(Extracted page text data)
=-=-=-=-=

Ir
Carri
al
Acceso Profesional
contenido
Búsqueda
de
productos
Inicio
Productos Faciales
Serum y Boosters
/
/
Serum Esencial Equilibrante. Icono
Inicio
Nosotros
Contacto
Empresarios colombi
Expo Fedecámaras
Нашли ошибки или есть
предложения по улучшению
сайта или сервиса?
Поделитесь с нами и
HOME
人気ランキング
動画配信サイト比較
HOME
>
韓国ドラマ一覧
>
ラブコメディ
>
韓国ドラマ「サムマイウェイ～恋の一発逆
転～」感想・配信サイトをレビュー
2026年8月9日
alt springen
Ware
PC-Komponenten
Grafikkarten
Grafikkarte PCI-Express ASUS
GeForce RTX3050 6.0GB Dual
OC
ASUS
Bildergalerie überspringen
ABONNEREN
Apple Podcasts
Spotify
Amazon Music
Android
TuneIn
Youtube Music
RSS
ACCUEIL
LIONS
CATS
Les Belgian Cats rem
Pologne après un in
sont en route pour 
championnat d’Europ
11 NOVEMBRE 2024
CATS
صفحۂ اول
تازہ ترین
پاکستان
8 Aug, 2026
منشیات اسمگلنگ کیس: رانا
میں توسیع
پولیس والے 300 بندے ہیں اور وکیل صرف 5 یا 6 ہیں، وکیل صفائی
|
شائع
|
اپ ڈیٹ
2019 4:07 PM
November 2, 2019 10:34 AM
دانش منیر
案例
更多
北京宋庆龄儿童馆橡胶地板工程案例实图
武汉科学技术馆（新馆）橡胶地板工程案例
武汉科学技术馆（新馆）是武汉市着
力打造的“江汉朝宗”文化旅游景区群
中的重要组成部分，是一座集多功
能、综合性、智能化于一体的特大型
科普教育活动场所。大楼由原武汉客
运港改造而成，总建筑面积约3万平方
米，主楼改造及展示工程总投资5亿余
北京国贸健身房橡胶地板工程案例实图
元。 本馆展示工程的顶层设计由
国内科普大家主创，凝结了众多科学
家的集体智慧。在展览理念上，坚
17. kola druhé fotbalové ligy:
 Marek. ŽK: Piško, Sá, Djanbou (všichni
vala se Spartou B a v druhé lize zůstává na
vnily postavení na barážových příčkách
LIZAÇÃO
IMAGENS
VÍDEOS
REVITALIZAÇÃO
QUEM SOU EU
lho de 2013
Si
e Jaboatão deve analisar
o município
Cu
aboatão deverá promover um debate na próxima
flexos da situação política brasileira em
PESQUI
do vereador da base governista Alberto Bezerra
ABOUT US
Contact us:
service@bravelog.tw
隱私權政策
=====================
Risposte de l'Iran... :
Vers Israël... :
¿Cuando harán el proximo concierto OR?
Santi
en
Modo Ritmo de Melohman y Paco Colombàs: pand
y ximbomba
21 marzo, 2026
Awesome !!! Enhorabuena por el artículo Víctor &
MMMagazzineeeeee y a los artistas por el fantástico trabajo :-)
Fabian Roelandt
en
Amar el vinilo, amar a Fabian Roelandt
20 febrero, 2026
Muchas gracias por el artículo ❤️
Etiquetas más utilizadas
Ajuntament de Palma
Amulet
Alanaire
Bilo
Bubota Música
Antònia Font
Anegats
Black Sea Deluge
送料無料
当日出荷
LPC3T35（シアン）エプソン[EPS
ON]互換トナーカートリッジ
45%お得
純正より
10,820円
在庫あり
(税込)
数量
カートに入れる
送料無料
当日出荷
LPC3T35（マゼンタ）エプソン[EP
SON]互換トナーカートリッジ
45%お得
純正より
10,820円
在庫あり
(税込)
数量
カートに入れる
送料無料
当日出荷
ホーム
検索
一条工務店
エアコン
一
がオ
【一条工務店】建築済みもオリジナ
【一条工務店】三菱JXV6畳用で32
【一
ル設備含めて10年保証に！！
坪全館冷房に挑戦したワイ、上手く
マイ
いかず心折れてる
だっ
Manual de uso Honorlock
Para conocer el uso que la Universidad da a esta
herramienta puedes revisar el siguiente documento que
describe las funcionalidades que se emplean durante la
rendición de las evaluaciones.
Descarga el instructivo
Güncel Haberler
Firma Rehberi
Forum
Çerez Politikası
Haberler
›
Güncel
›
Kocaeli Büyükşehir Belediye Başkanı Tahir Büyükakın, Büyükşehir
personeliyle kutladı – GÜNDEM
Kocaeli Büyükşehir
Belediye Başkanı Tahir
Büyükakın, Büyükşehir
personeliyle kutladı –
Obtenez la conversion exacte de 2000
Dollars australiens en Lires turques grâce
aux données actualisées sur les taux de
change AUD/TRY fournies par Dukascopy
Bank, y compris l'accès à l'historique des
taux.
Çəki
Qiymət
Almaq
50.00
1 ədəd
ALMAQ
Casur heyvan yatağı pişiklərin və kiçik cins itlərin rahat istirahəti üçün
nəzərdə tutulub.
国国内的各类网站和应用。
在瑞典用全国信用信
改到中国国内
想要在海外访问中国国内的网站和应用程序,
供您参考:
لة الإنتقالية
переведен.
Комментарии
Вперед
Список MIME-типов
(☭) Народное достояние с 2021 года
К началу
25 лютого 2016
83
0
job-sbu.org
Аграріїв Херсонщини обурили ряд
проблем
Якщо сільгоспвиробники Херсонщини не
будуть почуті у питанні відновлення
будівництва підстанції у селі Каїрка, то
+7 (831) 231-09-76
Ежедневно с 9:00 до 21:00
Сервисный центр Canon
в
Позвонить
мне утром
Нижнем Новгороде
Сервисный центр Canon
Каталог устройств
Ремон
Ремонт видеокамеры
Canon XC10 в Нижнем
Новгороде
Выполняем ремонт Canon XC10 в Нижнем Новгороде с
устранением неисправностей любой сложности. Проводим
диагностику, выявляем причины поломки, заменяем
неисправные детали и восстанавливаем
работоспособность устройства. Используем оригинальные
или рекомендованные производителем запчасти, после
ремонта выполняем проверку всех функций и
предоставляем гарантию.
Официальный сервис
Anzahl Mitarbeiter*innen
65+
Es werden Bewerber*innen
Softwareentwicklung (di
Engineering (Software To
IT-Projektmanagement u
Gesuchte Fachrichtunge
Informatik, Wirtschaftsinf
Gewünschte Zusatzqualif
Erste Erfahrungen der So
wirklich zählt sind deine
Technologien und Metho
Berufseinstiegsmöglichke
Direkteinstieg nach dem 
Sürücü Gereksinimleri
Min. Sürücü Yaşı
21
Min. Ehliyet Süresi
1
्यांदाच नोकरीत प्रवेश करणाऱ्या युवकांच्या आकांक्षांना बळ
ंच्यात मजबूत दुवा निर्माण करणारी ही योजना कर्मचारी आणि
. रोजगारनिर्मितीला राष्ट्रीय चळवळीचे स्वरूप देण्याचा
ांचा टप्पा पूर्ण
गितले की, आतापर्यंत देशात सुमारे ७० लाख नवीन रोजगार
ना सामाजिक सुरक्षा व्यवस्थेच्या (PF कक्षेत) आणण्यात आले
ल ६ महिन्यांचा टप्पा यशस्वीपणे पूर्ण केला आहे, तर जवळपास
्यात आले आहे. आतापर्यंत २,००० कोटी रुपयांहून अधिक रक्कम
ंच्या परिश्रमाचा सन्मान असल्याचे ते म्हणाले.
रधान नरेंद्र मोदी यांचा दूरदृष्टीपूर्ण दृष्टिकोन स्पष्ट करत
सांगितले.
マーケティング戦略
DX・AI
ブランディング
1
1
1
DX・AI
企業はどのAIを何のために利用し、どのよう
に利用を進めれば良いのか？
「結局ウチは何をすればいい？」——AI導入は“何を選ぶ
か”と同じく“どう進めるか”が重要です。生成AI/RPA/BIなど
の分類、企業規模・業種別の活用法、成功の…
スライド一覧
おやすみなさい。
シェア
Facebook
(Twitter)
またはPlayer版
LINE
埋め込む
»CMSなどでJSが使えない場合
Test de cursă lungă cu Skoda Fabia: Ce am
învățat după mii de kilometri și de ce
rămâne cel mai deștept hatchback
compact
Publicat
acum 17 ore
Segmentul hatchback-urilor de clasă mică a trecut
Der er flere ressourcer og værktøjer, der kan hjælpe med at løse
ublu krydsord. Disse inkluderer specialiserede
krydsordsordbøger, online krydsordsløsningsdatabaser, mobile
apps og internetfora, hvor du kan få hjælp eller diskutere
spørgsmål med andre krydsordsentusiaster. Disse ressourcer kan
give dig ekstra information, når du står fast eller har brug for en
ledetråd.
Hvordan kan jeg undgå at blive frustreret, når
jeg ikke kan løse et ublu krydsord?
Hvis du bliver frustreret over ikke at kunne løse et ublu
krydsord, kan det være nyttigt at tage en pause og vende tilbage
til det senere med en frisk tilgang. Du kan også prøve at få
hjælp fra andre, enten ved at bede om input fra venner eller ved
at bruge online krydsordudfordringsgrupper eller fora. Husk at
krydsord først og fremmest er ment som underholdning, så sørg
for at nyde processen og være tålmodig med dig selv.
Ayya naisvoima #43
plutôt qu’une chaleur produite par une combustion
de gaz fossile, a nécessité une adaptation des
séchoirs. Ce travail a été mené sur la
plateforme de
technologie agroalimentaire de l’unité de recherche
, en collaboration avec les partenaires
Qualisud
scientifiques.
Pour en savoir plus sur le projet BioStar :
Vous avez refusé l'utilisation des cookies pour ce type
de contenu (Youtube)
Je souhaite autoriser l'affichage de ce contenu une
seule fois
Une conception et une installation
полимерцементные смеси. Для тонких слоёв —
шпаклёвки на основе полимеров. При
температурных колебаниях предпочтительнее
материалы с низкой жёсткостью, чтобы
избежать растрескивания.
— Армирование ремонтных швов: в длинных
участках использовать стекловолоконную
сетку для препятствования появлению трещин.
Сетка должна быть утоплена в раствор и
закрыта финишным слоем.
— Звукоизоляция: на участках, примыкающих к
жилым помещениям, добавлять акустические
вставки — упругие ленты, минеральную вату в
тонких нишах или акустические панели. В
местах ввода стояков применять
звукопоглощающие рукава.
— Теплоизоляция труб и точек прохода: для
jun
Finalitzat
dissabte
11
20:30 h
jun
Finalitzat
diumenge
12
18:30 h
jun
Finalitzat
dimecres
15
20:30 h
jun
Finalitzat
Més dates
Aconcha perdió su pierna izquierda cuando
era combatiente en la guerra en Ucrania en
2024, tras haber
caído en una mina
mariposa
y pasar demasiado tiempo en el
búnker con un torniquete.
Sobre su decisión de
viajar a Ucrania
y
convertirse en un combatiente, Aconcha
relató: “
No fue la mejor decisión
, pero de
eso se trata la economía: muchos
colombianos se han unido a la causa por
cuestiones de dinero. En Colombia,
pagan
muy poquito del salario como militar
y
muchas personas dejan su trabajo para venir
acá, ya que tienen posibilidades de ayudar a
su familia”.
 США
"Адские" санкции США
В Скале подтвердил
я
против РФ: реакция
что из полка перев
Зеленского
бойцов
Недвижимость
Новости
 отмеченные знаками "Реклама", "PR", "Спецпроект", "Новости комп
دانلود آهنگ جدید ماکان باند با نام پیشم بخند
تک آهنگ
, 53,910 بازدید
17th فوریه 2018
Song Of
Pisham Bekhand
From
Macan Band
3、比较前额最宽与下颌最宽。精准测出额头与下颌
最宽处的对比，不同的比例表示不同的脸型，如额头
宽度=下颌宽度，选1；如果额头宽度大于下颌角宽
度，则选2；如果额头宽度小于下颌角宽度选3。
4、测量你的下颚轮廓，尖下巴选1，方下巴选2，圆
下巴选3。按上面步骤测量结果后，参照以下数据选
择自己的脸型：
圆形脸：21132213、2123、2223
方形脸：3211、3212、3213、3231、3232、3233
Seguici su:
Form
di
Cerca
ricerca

=-=-=-=-=

= GOAL OF THE EXERCISE =
Collect each line of the entries that has the word "Kocaeli", copying it in full.

= FINISHED TASK =
Kocaeli Büyükşehir Belediye Başkanı Tahir Büyükakın, Büyükşehir
Kocaeli Büyükşehir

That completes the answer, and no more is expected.